Anytime something isn’t practiced, it’s forgotten, which is pretty much the source of the phrase “use it or lose it.” You could pretty much say i lost it…. The muscle memory to say “Sir” has not been too much of a thing for us as of late.

Oh i have said it. Just not frequently. i have said it when i felt like it, but i wouldn’t say it was altogether frequently either. i have used it more like a treat or an extra special event. He hasn’t brought attention to its use or rather i should say lack of it’s use is more like it!

But that is changing now. The last couple of days, he has absolutely let me know in a passive-aggressive way but meant to make an impression all the same too, that saying SIR is something i should be doing far more than ithat have been.

Like today, he asked me a question and i just said, “no”. To which he said, “No….. what?!” and of course i knew he wanted the “Sir” and i spoke it aloud immediately.

And yesterday after i thanked him for helping me with something, he said, “want to say that properly?”

So i said, “thank you Sir.”

While he hasn’t exactly said that what i say (without Sir) was wrong, through that passive-aggressive way he’s now used, i know he thinks it is an incomplete response too.

The opposite has been true though too. When i get it right (and use the word Sir), he has made no comment about it, doesn’t praise it, or otherwise really make mention of it.

i think that’s because it is expected.
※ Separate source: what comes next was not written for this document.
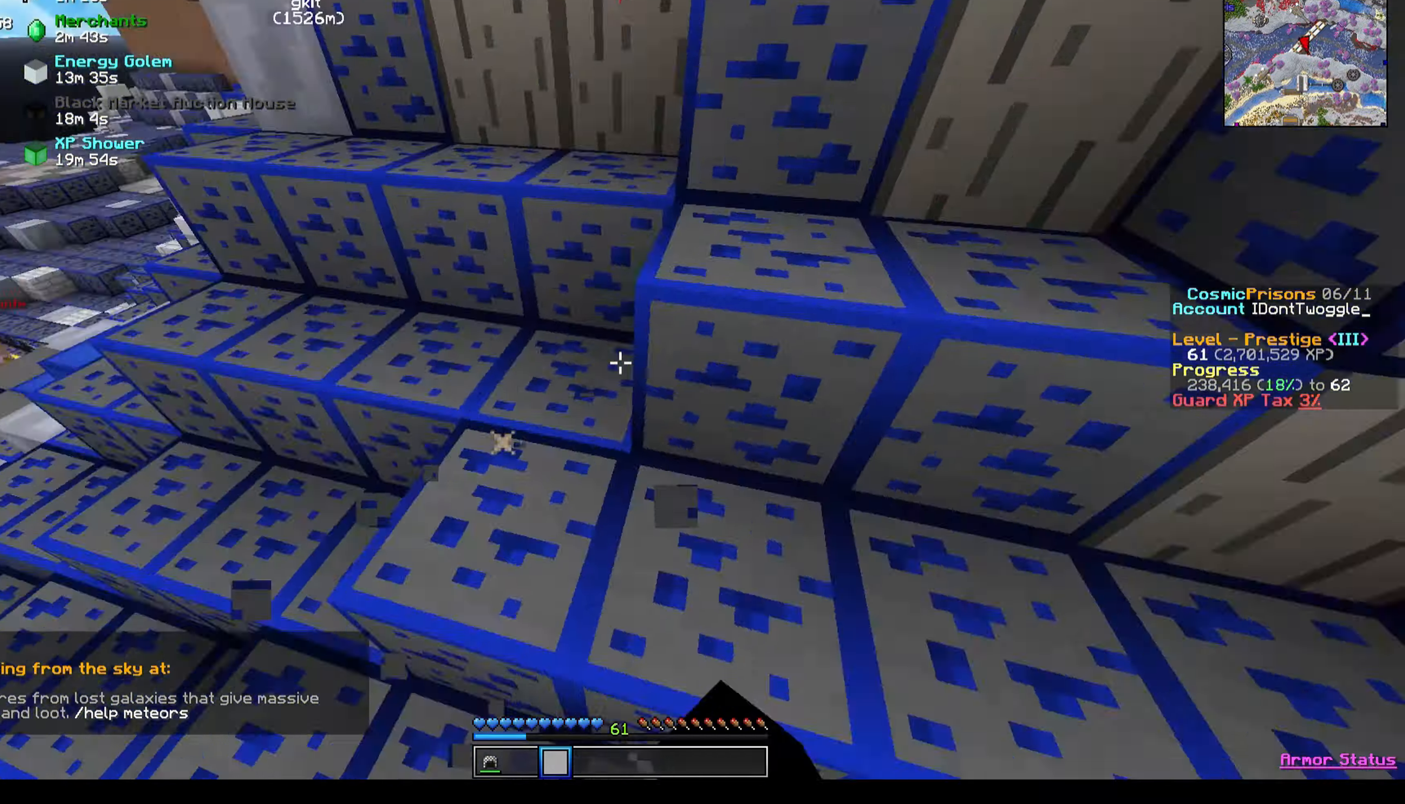
{"keys": ["w"], "events": [[133, "d", "down"], [267, "d", "up"]]}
Like anything expected, it doesn’t give rise to an occasion worthy of mention. For example, taking a shower or getting dressed or going to work or cooking dinner. Those are all normal activities. Those activities aren’t things that are specifically talked about or praised. Can you imagine saying, “oh good girl! You went to work today!” ? Uhm… no.

Using the same thought process, Sir has not said anything like, “oh wonderful Marie, you used the word Sir.” it just hasn’t been talked about.
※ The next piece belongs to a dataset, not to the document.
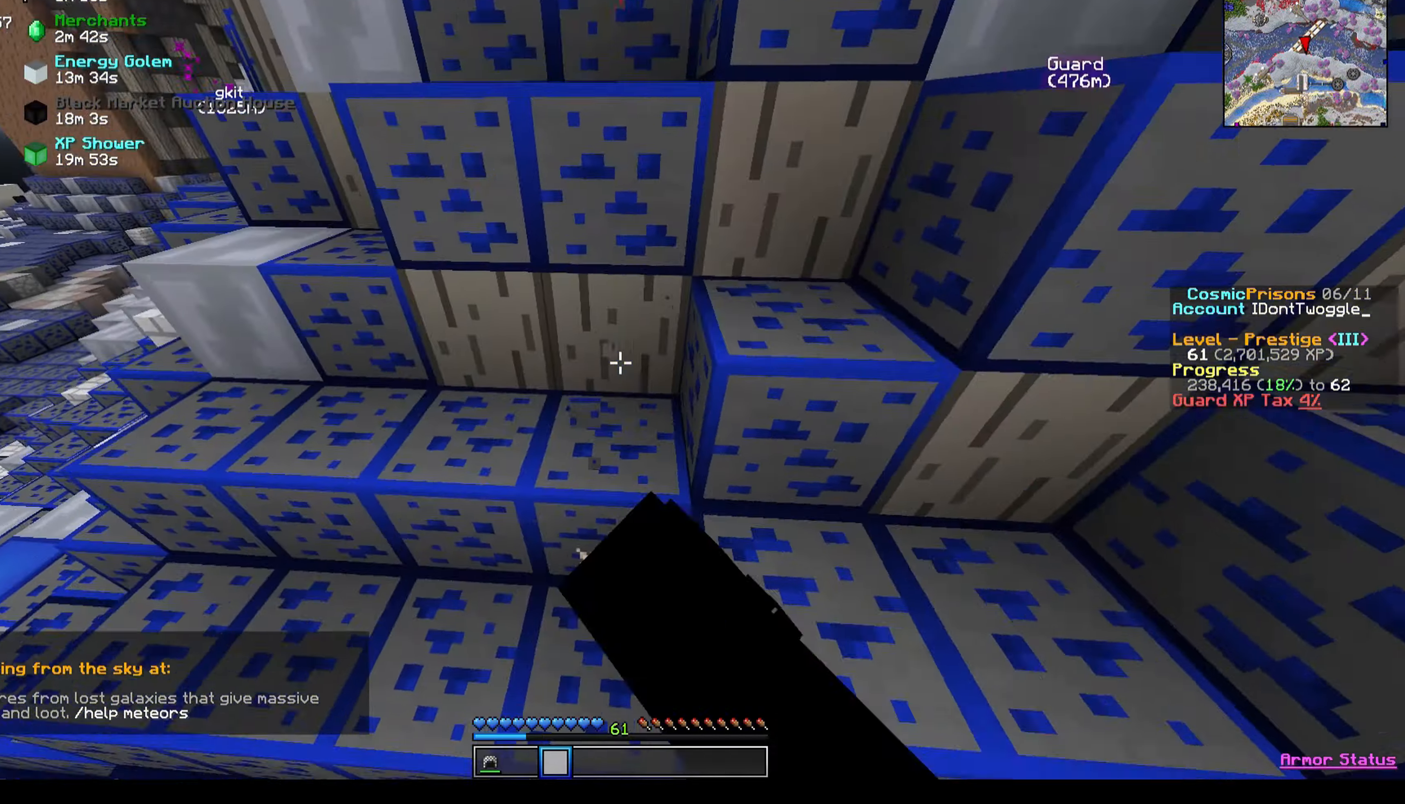
{"keys": ["w"], "events": []}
Unfortunately i mistakenly assumed his lack of discussion about it as indication that it did not matter to him. Of course, his lack of punishment for NOT using it seemed to also give indication that he didn’t care about its use either. But again, i mistakenly assumed he did not care.

Today though, when he corrected me, i decided to ask about it. i told him much of what I have said here. i specifically said that i didn’t think he cared (anymore) about it as he hadn’t said anything about it until (of course) the most recent days.

To which he responded with one sentence, “The next time I have to correct you, your butt will feel it.”

“Yes SIR. Understood SIR.”

So while it may have been along time ago now that he first told me to use it, the applicability is still very much appropriate!

And because I never took exception to it in the first place, but rather simply grew lazy about it, i will use it frequently again as i have NO desire to feel the cane anytime too soon… or even later!

Of course, easier said than done. As even this first day has moved onward, David asked me to help in the kitchen and i said, “ok” and forgot the word S-I-R. i am fairly sure he didn’t hear me respond though, so i was “safe” for now. But i really have to stay in the moment for awhile and be intentional about this… at least until it becomes a regular thing again and the muscle memory is committed to memory again!